While state and local control of public schooling is much better than federal, the only concrete way to avoid government indoctrination is to let families decide for themselves where the money to educate their children will be used. That means school choice, the subject of the second EO. But even though expanding freedom for families is highly desirable, the Constitution must come first.

Like the indoctrination order, the concrete action embedded in the choice order is mainly secretaries reporting on how they might advance choice. There’s no major problem with that, but it is doubtful they will find much that satisfies two constitutional strictures:

The president cannot make law—Congress must do it. Outside the District of Columbia, the military, and Indian reservations, Washington has no constitutional authority to drive choice.

The choice order tasks the secretaries of defense and the interior with looking for ways that their departments can supply choice to military families and children eligible to attend Bureau of Indian Education schools. These are within the bounds of federal constitutional authority, in the former case through national defense and in the latter through treaty. But the creation of choice programs must be by Congress, which the Constitution empowers to make law.

The order also calls on the secretary of the Department of Health and Human Services to look for ways that “states receiving block grants for families and children from the Department … can use them to expand educational choice and support families who choose educational alternatives to governmental entities, including private and faith-based options.” The Department of Health and Human Services deals with the nation broadly and has no constitutional authority to deliver school choice, through either presidential or congressional action.

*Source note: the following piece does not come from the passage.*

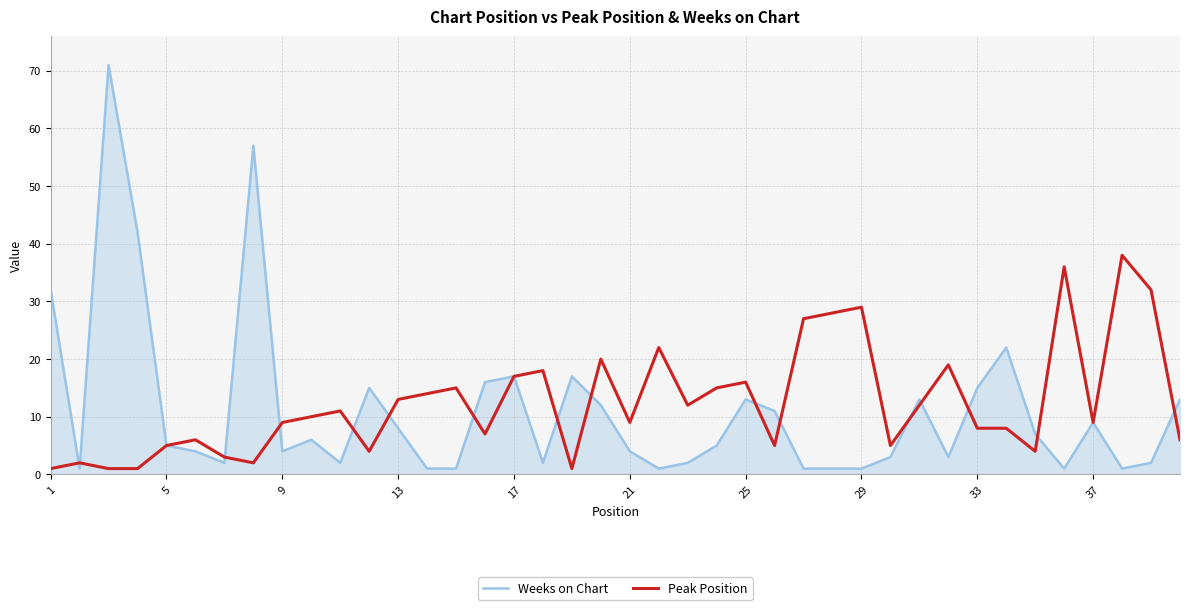

Which series has the largest range (max minus min)?

Weeks on Chart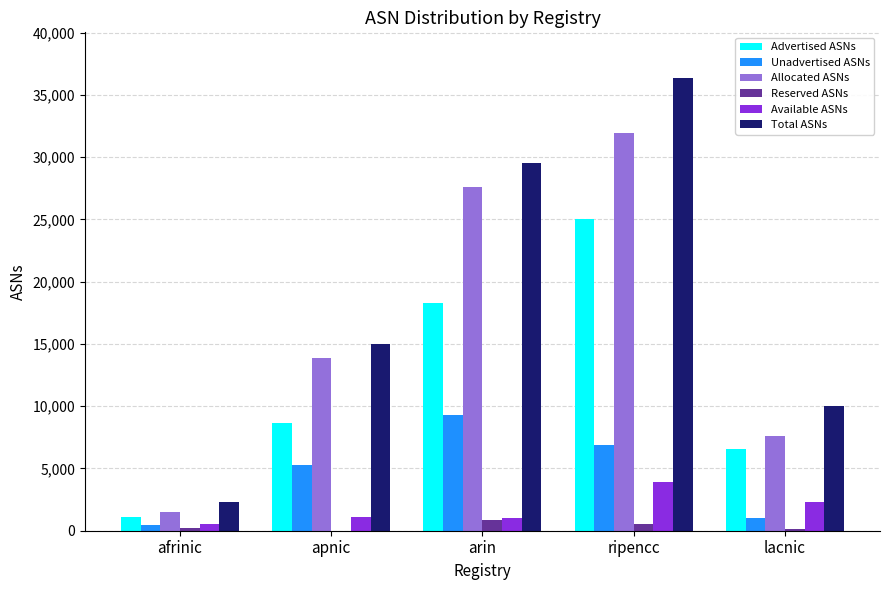

Which label corresponds to the largest value in the chart?

ripencc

Finally, the choice EO appears to task the Department of Education with quickly advancing choice, saying, “within 60 days of the date of this order, the Secretary of Education shall issue guidance regarding how States can use Federal formula funds to support K‑12 educational choice initiatives.” But immediacy might not be the case, because right after that, the order says, “Within 90 days of the date of this order, the Secretary of Labor and the Secretary of Education shall review their respective discretionary grant programs and each submit a plan to the President.”

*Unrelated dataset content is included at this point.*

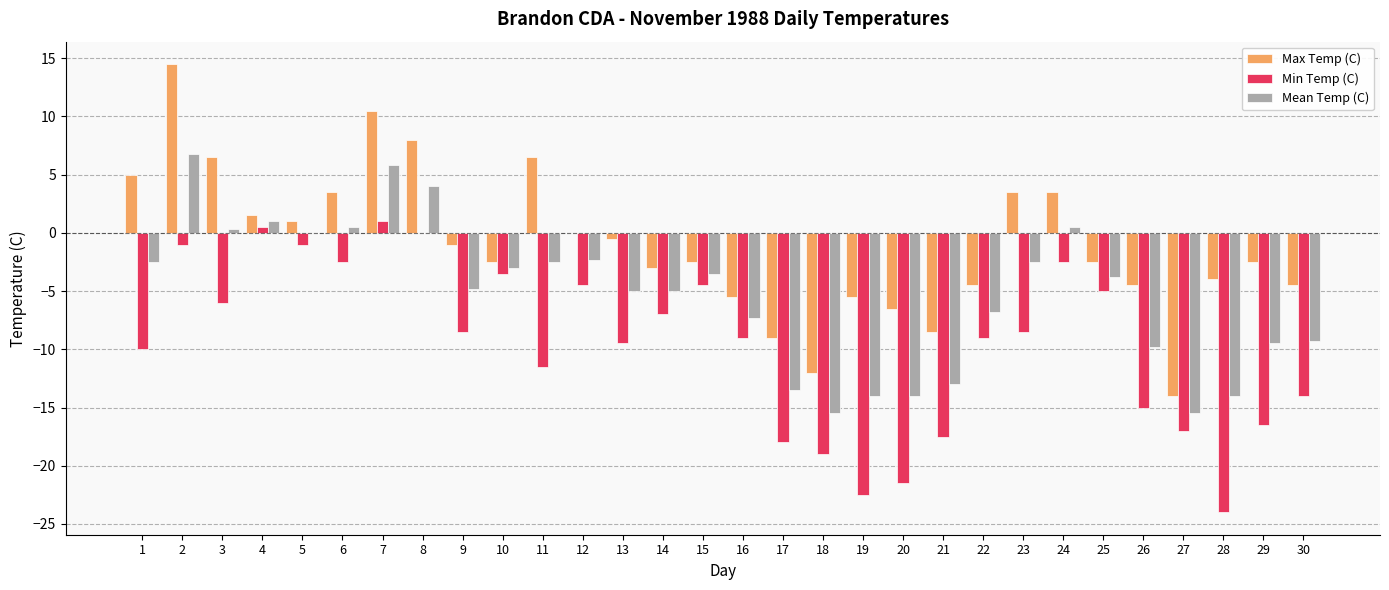

At which category is the sum across all series the highest?

2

Congress has not enacted national school choice. At the very least, it would seem a violation of the spirit of separation of powers if the president were to decide that choice could be delivered by Washington regardless. That said, there are funding sources such as the Student Support and Academic Enrichment Program that could perhaps be interpreted as allowing choice payments. But even if the Department of Education could interpret them as Congress allowing choice as a use, the Constitution still gives the feds no authority to govern education. So the right answer is to end the program, not use it to advance the current administration’s preferred policies.

Conclusion

Indoctrination is a major concern with public schooling because public schooling is government schooling—government-funded and ‑run schools. The solution is choice for families. But the federal government, when dealing with either, must first obey the Constitution, and these EOs come dangerously close to failing in that.